CBC news
The inquiry looking into the 1985 Air India bombing will be told
Monday that government agencies were warned a number of times an
airline attack was imminent, the CBC has learned.
The official line has been that the government knew of no such information, a key issue for the victims' families. Many of them testified last fall that Canadian law enforcement agencies had to know much more than they've let on, the CBC's Terry Milewski reported Sunday.
Jayashree Thampi, whose husband and daughter were among the 329 people killed, told the inquiry on Sept. 26, 2006: "In spite of prior warnings, the intelligence and the security agencies failed to prevent this tragedy. How did the system fail?"
For 22 years, the official storyline has been that the system did not fail because there were no specific warnings. But the inquiry — resuming Monday after lengthy wrangling over official secrecy — is about to hear of a months-long series of specific warnings about a coming attack on Air India.
The warnings came from police informers, the Indian government and
Air India itself, which told the RCMP three weeks before the bombing
that Sikh extremists in Canada were planning to put bombs on Air India
flights, Milewski reported.
Hints of all this emerged in a censored version of a top-secret 1992 report prepared by a parliamentary committee, which described many warnings and concluded: "There is no doubt that the government of India warned Canada on a number of occasions that Air India operations were about to be attacked."
Airline failed to check bags
On Monday, the inquiry will hear that the RCMP failed to give details of the Indian intelligence to the Canadian Security Intelligence Service, and that the airline itself failed to check bags against passengers, allowing an unaccompanied bag on to the plane, Milewski reported.
Furthermore, several police informers inside the Sikh extremist movement also reported the bomb plot. Paul Besso told CBC News he was spying on Sikh drug dealers when he heard about the plot.
"I was wearing a body pack and my van was wired so the RCMP actually have a transcript of a tape telling them of a plot against Air India days to a week before it happened," Besso said.

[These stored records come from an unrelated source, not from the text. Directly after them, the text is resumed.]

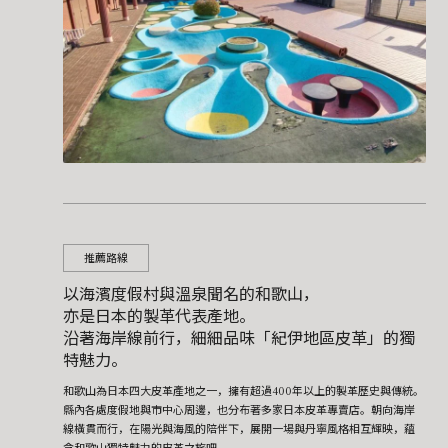
推薦路線
以海濱度假村與溫泉聞名的和歌山，
亦是日本的製革代表產地。
沿著海岸線前行，細細品味「紀伊地區皮革」的獨
特魅力。
和歌山為日本四大皮革產地之一，擁有超過400年以上的製革歷史與傳統。
縣內各處度假地與市中心周邊，也分布著多家日本皮革專賣店。朝向海岸
線橫貫而行，在陽光與海風的陪伴下，展開一場與丹寧風格相互輝映，蘊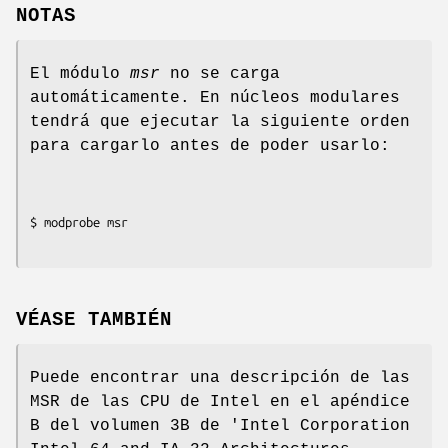
NOTAS
El módulo
msr
no se carga
automáticamente. En núcleos modulares
tendrá que ejecutar la siguiente orden
para cargarlo antes de poder usarlo:
VÉASE TAMBIÉN
Puede encontrar una descripción de las
MSR de las CPU de Intel en el apéndice
B del volumen 3B de 'Intel Corporation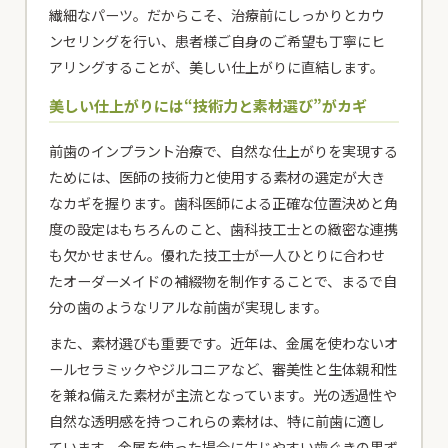
繊細なパーツ。だからこそ、治療前にしっかりとカウ
ンセリングを行い、患者様ご自身のご希望も丁寧にヒ
アリングすることが、美しい仕上がりに直結します。
美しい仕上がりには“技術力と素材選び”がカギ
前歯のインプラント治療で、自然な仕上がりを実現する
ためには、医師の技術力と使用する素材の選定が大き
なカギを握ります。歯科医師による正確な位置決めと角
度の設定はもちろんのこと、歯科技工士との緻密な連携
も欠かせません。優れた技工士が一人ひとりに合わせ
たオーダーメイドの補綴物を制作することで、まるで自
分の歯のようなリアルな前歯が実現します。
また、素材選びも重要です。近年は、金属を使わないオ
ールセラミックやジルコニアなど、審美性と生体親和性
を兼ね備えた素材が主流となっています。光の透過性や
自然な透明感を持つこれらの素材は、特に前歯に適し
ています。金属を使った場合に生じやすい歯ぐきの黒ず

CSIS also followed the plot leader, Talwinder Singh Parmar, to a test bombing on Vancouver Island, just three days after the tip from Air India about the bombs.
Vancouver police also monitored a meeting of Sikh militants, where one can be heard complaining that: "No ambassadors have been killed! What are you doing? Nothing!"
"You will see! Something will be done in two weeks," another person replied.
Informer overheard warning
At the same time, an informer at a Sikh temple in Malton, Ont., reported that Sikhs were being warned it would be unsafe to fly the weekly Air India Flight No. 182.
Since the bombing, Canadian governments have insisted the threat wasn't clear.
In 1987, then solicitor general James Kelleher said: "I should point out to the House that there was no indication that there was a specific threat to Flight 182."
In 2003, then solicitor general Wayne Easter said: "They were not in a position to know that there would be a terrorist attack on an Air India aircraft."
To date, lawyers for the Harper government have echoed the same line at the inquiry, which is headed by former Supreme Court justice John Major.